When we do this, we don’t recover the data set, but we create a pseudo data set that we can then find the sample mean and sample variance of.

This works well for estimating the mean, but it overestimates the variance. William Sheppard (1863–1936) recommended what is now known as Sheppard’s correction, subtracting h²/12 from the sample variance of the pseudo data. Richardson’s paper mentioned in the previous post fits Sheppard’s correction into the general framework of “the deferred approach to the limit.”

A more probabilistic justification of Sheppard’s correction is that h²/12 is the variance of a uniform random variable over an interval of width h. You could think of Sheppard’s correction as jittering the observations uniformly within each bin.

Let’s do a little simulation to demonstrate the accuracy of estimating the sample variance with and without Sheppard’s correction.

    from numpy import random, floor
    from scipy.stats import norm


    numruns = 1000
    rawbias = 0
    sheppardbias = 0
    for run in range(numruns):
        y = norm(0, 3).rvs(size=1000)
        ypseudo = floor(y) + 0.5
        v = ypseudo.var(ddof=1)
        rawbias += abs(v - y.var(ddof=1))
        sheppardbias += abs(v - y.var(ddof=1) - 1/12)

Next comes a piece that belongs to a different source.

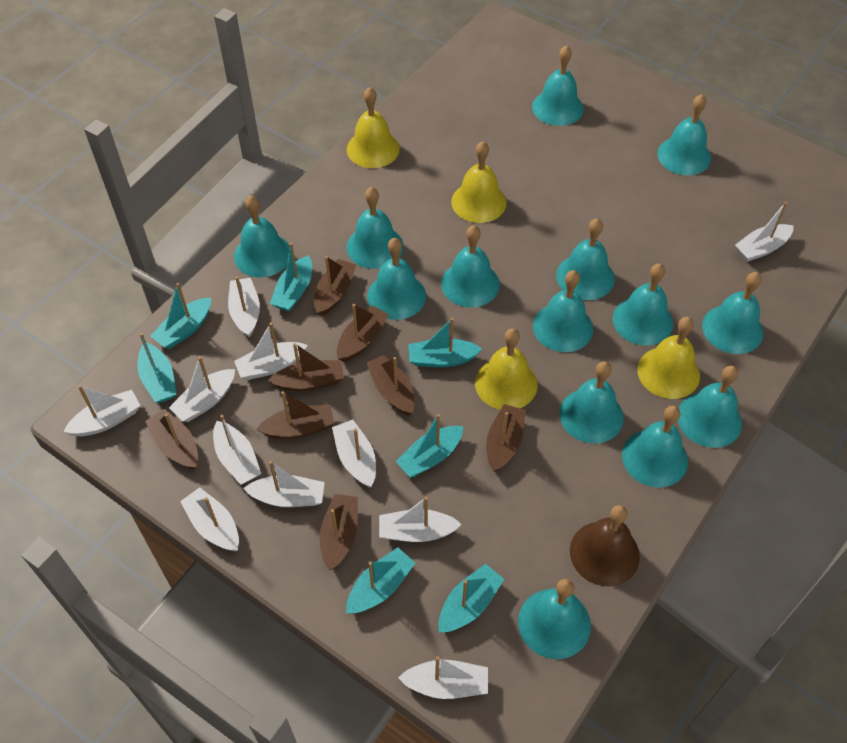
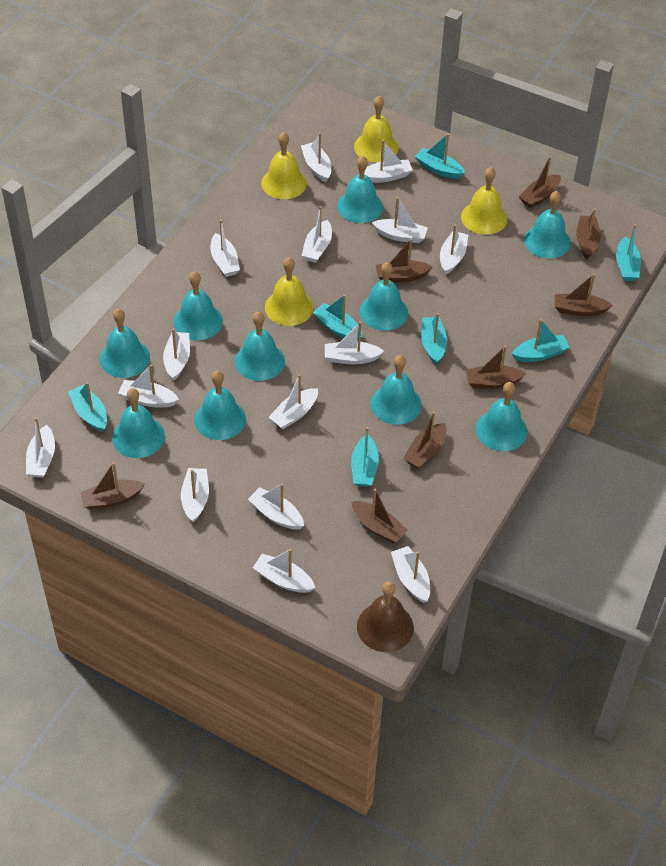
turquoise bell: [234,196,290,277] [347,187,404,269] [367,238,426,320] [441,226,500,307] [518,579,591,659] [532,45,584,126] [533,270,593,352] [556,218,615,300] [559,361,624,444] [613,264,673,346] [622,405,688,488] [657,94,711,175] [678,366,742,448] [702,272,763,354] = 14 -> [100,309,150,378] [112,388,165,458] [174,271,223,340] [195,370,246,440] [235,312,285,381] [337,156,383,223] [359,262,408,331] [371,355,422,425] [476,382,528,451] [524,191,571,259] = 10
white boat: [63,385,140,436] [169,356,235,422] [180,487,239,551] [213,415,261,485] [228,276,260,338] [234,322,308,380] [243,461,325,507] [332,420,376,488] [379,497,461,542] [398,656,488,699] [735,202,794,262] = 11 -> [26,417,55,478] [118,365,179,408] [163,329,190,381] [181,468,209,522] [211,220,240,277] [248,484,304,530] [253,549,315,593] [269,374,318,429] [301,133,331,182] [302,206,332,263] [325,322,384,364] [364,140,413,183] [372,197,428,243] [391,546,430,603] [440,224,468,275] = 15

    print(rawbias/numruns, sheppardbias/numruns)

This Python script computes the variance of the pseudodata, with and without the Sheppard correction, and compares this value to the sample variance of the actual data. This process is repeated one thousand times.

On average, the uncorrected variance of the pseudodata was off by 0.0875 compared to the variance of the actual data. With Sheppard’s correction this drops to an average of 0.0442, i.e. the calculation with Sheppard’s correction was about 2 times more accurate.